“Beyond their advantages in providing lessons about parts of the WR system and any of its flaws, are there broad lessons for Australia from overseas WR arrangements?” This is one of the many questions posed in issues papers recently released by the Productivity Commission as part of its wide-ranging enquiry into the workplace relations framework in Australia.

Background

The Australian Government has asked the Productivity Commission to undertake an inquiry into Australia’s workplace relations framework, which will result in a final report to Government on 30 November 2015. The Productivity Commission has released five Issues Papers designed to assist individuals and organisations to prepare submissions to the Commission’s inquiry. The scope of the inquiry is broad and the issues papers deal with matters including minimum terms and conditions of employment, the bargaining framework, competition laws, and regulation of independent contractors.

Implications for regional or global employers

The Productivity Commission observes that Australia appears to give more weight than other countries to elaborate rules about workplace relations processes and to the decentralised determination of wages and conditions for many employees. This then requires a complex legal and institutional architecture that is distinctive to Australia. Companies who have workforces in multiple jurisdictions including Australia will be well aware of this. However, what is new and may be of interest is the opportunity to make a submission to the Productivity Commission regarding what Australia might borrow from overseas experiences. The issues papers specifically indicate the Commission’s interest in overseas experiences both generally, and specifically in relation to:

  • Models for individual (as opposed to collective) agreements, including evidence about their costs and benefits;
  • Insights into the reasons for international variations in industrial action; and
  • How Australia compares internationally with regard to unfair dismissal protections.

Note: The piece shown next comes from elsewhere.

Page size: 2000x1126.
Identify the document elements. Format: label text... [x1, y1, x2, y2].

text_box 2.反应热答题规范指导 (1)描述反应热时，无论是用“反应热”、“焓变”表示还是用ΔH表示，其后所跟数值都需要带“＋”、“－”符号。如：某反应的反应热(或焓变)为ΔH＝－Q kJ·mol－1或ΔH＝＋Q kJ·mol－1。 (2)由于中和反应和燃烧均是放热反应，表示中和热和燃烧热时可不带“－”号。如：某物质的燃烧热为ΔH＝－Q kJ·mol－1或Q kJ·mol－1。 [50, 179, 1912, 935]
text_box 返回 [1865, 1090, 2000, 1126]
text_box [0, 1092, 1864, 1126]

The inquiry also provides an opportunity for regional and global employers to make submissions on specific issues that they face operating in Australia. For example, some employers might make submissions regarding:

  • The need for more clarity around the apparently broad and extensive extra-territorial effect of the Fair Work Act in relation to employees of Australian employers; and
  • The significant costs associated with the requirement to recognise prior service with overseas related corporations for long service leave purposes in some Australian states when an employee transfers to Australia.

Public submissions to the Commission’s inquiry are due by 13 March 2015.